Well, we could probably skip all that and get right down to business:
It's all my mother's fault.
Now I know that I'm raising cats, while she raised daughters. And I also know parenting doesn't come with a manual. But I'm pretty sure if it did, it would include these key points.....
*Leashing your dog is one thing. Leashing you daughter is kind of another. Yeah, she put a leash on me. She said it was some child-harness-thing that was designed for my own good. Call it whatever you like, but it was a leash. And she said that I loved it! I sure bet I did! Funny how I don't remember that part of the story. It's probably one of those terrible, repressed memories that I would recall under hypnosis on that pleather couch. But my mother, to this day, says that she had to use it because I would wander up and talk to everyone and she was afraid that they would snatch me up. The leash probably really did deter that. If I witnessed something like that, I'd steer clear of the whole family!
Now this is all making sense, huh? It's a wonder I'm as normal as a I am! Let's continue.
*Wait in the parking lot.

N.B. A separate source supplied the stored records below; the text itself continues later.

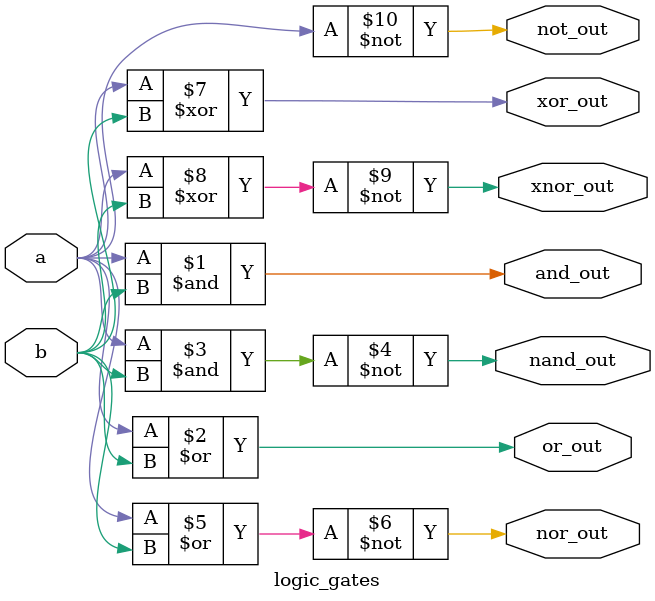
<source format=v>
module logic_gates(
    input a, b,
    output and_out, or_out, not_out, nand_out, nor_out, xor_out, xnor_out
);
    and  (and_out, a, b);
    or   (or_out, a, b);
    not  (not_out, a);
    nand (nand_out, a, b);
    nor  (nor_out, a, b);
    xor  (xor_out, a, b);
    xnor (xnor_out, a, b);
endmodule

</source>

You may see a trend here, but I cried a lot when I was little. I'm a Cancer (by the luck of the zodiac), so it's really out of my hands. I'm emotional, ya know? So when it came time for pre-school, I cried. A LOT. I didn't want my mom to leave me there. The neighbor boy, Nathan, stuffed me in one of the Playschool refrigerators on the first day. Then he leaned against the door, trapping me inside. Oh, the horror! It was just not a safe place for my delicate little self! So my mom promised to wait in the parking lot while I was inside. She said that if I felt lonely, I could just think of her outside the classroom doors, just a few yards away. That actually worked and I made it out of pre-school alive and without much drama the rest of my academic career.
That is, until my sophomore year of high school. I vividly remember sitting around the dinner table after a volleyball game and my mother saying to me, "Well, you really didn't think I was sitting in that parking lot day after day, did you?"
WHATTTTTT???????
Of course I did! What other things was this woman hiding?!?!?
What should have been hidden? The scissors.
But even with all these parental rule violations, she did a few things right. She's the first person I call when I've had a bad day. And somehow she just knows immediately. I don't even have so start uncontrollably sobbing (which sometimes happens, but not like it did when I was 5 and wearing a leash with chopped up bangs). She knows just what to say. And sometimes, she doesn't even have to say anything at all. She just has to be there. And she is. Always.
So if some old guy with a pleather couch ever asked me how I think my life turned out....
I'd have to say just right. And it's all my mother's fault.